* _WHAT THE TASK ASKS_: Copy out the entries from the line containing "List the labels" up to and including the line containing "0, 1, 2, 4, 3", replacing "largest" with "highest" and leaving everything else unchanged.

* _STORED DATA_:
■ ■ ■ ■ ■

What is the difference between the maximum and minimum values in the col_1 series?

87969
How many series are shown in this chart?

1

■ ■ ■ ■ ■

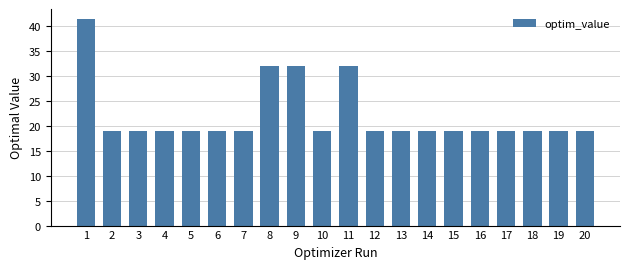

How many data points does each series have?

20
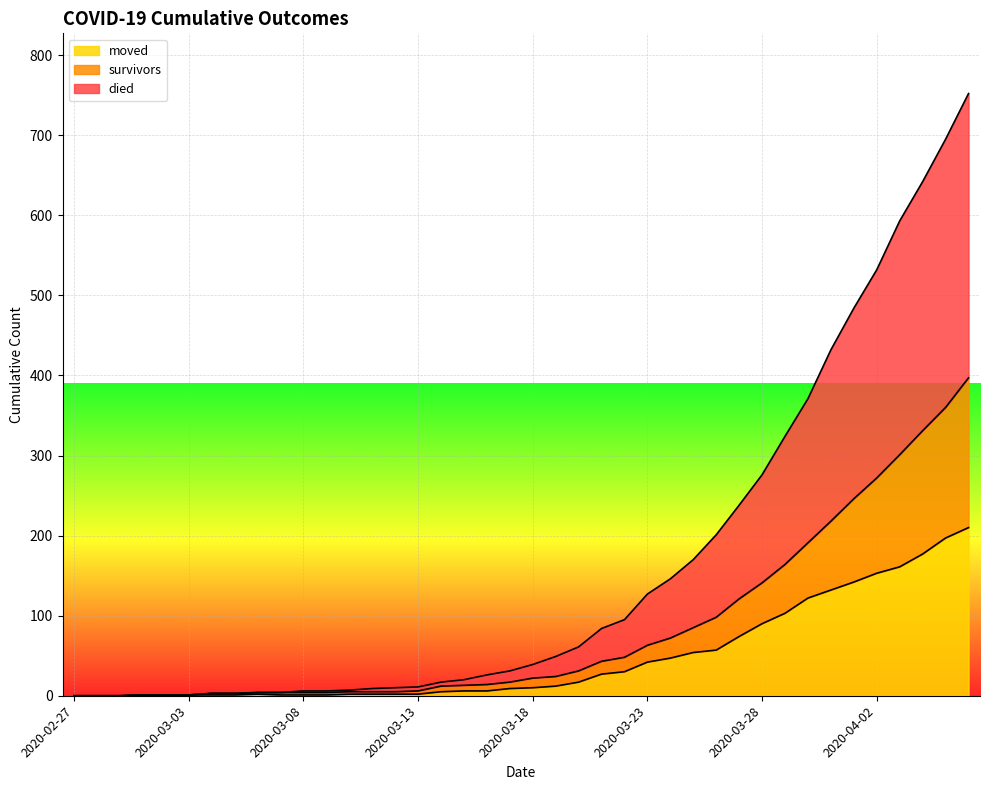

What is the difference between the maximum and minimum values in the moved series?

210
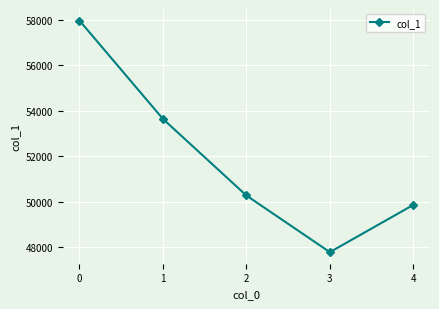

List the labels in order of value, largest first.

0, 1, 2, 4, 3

■ ■ ■ ■ ■

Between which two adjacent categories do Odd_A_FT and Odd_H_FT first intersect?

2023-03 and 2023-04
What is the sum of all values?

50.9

■ ■ ■ ■ ■

* _EXERCISE ANSWER_:
List the labels in order of value, highest first.

0, 1, 2, 4, 3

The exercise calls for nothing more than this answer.